What We’re Watching: West dents Russian gas leverage, Honduran president sworn in, Portuguese vote
Nord Stream 2 used as a bargaining chip with Russia. The US now says that if Russia invades Ukraine, it’ll block the Nord Stream 2 pipeline, which is set to transfer even more natural gas from Russia to Germany under the Baltic Sea. This is a big deal, considering that Germany – thirsty for more Russian gas – has long been pushing for the pipeline to start operating despite ongoing objections from Washington. The $11 billion energy project, which would double Russian gas exports to Germany, is seen as (a big) part of the reason why Berlin is reluctant to push back hard against the Kremlin over its troop buildup at the Ukrainian border. Still, German officials admit Nord Stream 2 could face sanctions if the Russians invade, suggesting that the Americans’ threat was likely coordinated with Berlin in advance. This comes amid ongoing diplomatic attempts to de-escalate the Ukraine crisis, with US President Joe Biden and German Chancellor Olaf Scholz set to meet at the White House on February 7.
Castro’s challenges in Honduras. Honduras on Thursday inaugurated its first female president. Xiomaro Castro is a 62-year-old democratic socialist and wife of former president José Manuel Zelaya, who was ousted in a military coup in 2009. But she assumes office in the middle of a dispute within her own party over congressional roles that could make it hard for her to pass legislation. Several international heavyweights flew in for the ceremony in one of Central America’s poorest countries. US Vice President Kamala Harris, who’s been charged with the very daunting task of addressing the root causes of migration to the US from the Northern Triangle, attended as a sign of solidarity. Meanwhile, Taiwan’s Vice President William Lai also flew into Tegucigalpa to shore up Taiwanese support for Honduras as it tries to challenge Beijing’s expanding influence across Latin America. (Castro previously said that she might cut off ties with Taipei to bolster economic cooperation with Beijing.)
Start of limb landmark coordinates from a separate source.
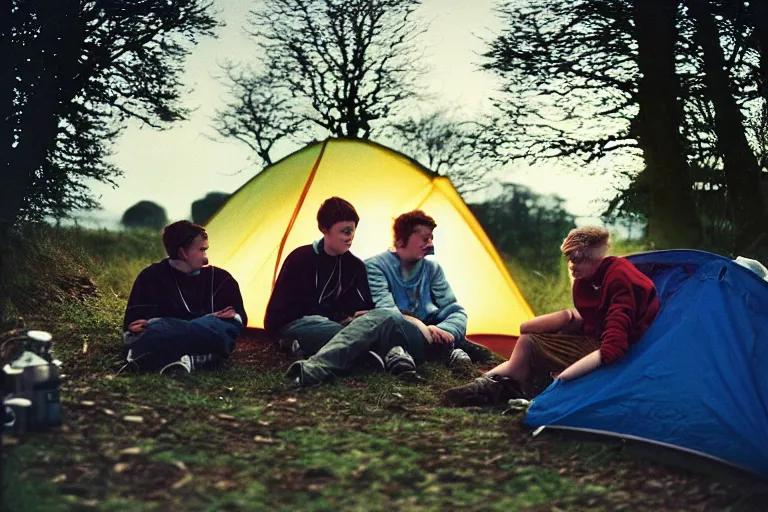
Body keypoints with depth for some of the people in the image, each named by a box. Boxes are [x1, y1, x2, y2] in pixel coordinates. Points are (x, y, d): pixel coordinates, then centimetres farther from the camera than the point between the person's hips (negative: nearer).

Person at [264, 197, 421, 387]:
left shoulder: (355, 266, 13)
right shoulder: (301, 258, -2)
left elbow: (364, 307, 10)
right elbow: (286, 307, -6)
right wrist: (341, 318, -10)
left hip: (333, 327, 6)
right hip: (297, 327, -5)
Portuguese vote. Portugal goes to the polls on Sunday, more than three months after the president was forced to call a snap election over failure to pass the 2022 budget. The ruling center-left Socialist Party of PM António Costa is now slightly ahead in the polls of the Social Democrats, the main opposition center-right party. Meanwhile, the far-right Chega party could become the third-largest parliamentary force after benefiting from some Portuguese blaming leftist parties for forcing an election amid the pandemic. Costa has made it easy for Portuguese to vote early to avoid crowds amid the omicron wave, but turnout is still expected to be low. Whatever the outcome, it's unlikely either of the two main parties will win a majority of seats. This means one of them will need to abstain for the other to take power, or call a second election. That would be very bad news for Portugal, which has so far been one of the EU's most politically stable countries and one of the bloc's economic success stories since the euro and sovereign debt crisis almost a decade ago.